Back when I was working in patient care, messaging about patients was extremely taboo - our region just wasn’t fully in the digital age yet and shockingly pagers, phonecalls & faxes was the recommended comm’s method. But in practice most physicians just used iMessage. I’ve seen similar practices in shadowing where many providers & support staff in clinics are using WhatsApp or Email to rapidly communicate & collaborate on patient care plans, share attachments, etc.
I’ve come across the exact same use case actually with one of our projects where WhatsApp was used by default. This is problematic for data protection reasons and because those provider-provider exchanges end up outside the medical records.

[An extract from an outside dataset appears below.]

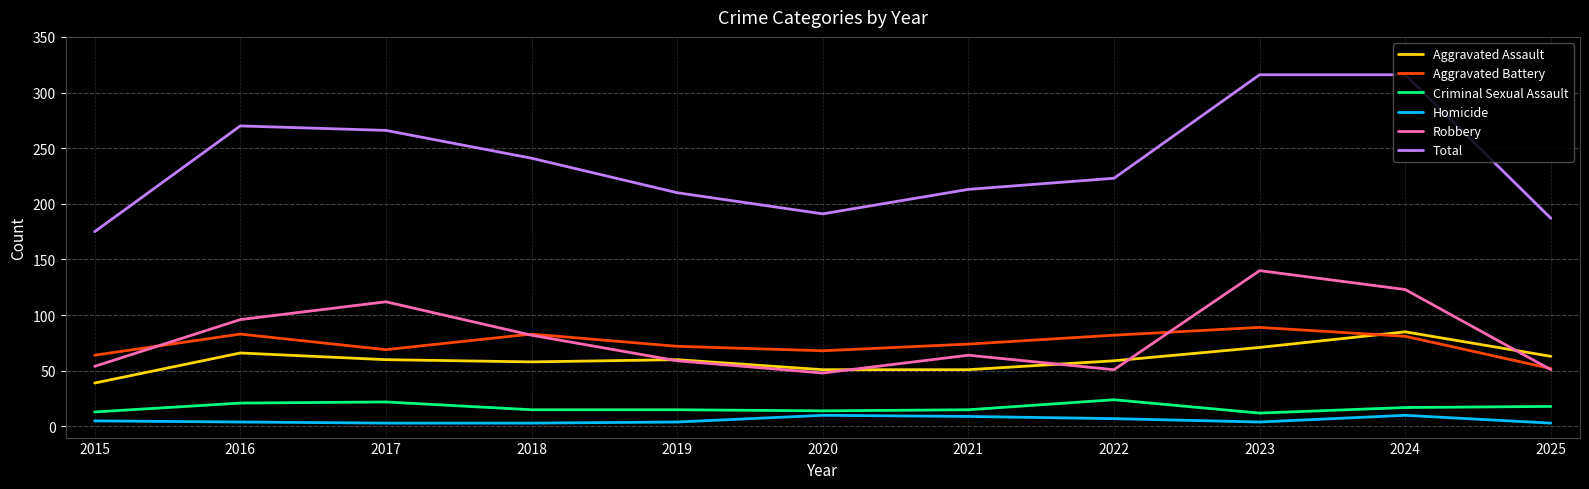

True or false: Total has a value of 191 at 2020.

True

And this is where doing this right becomes hard. In Ozone such a feature would fall into the wider telehealth topic and the approach would be to integrate a suitable open-source instant messenger solution (à la Rocket.Chat), by potentially embedding some of its UI within the O3 UX, or not. We would definitely refrain to go anywhere near to developing elements of an IM ourselves, it’s all about not building it.

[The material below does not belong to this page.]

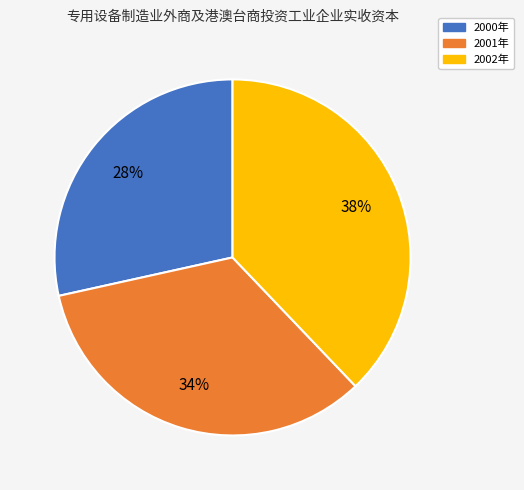

How many slices are in this pie chart?

3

Our hospital replaced pagers with the EMR messaging system. The messaging is commonly used to notify inpatient teams (e.g., helping keep all team members aware & simplifying communication when someone has the day off), reach providers for urgent issues (paging), and in clinic to reach a provider while she is with a patient. It’s also used commonly for personal communications (e.g., join us for pizza in team room) because everyone is already using it for clinical communication and you don’t need to know everyone’s phone number.
While people can choose to use WhatsApp, SMS, etc., it’s preferable to keep patient information secure and, if there’s a mobile friendly app or web app where you don’t have to separately maintain contact lists and can seamlessly connect to patient charts, people will begin to favor its usage.
As far as design goes, if we build a messaging system with the ability to optionally attach a patient or a topic/case, it will be far more useful than a messaging system that assumes it’s only used for case discussion.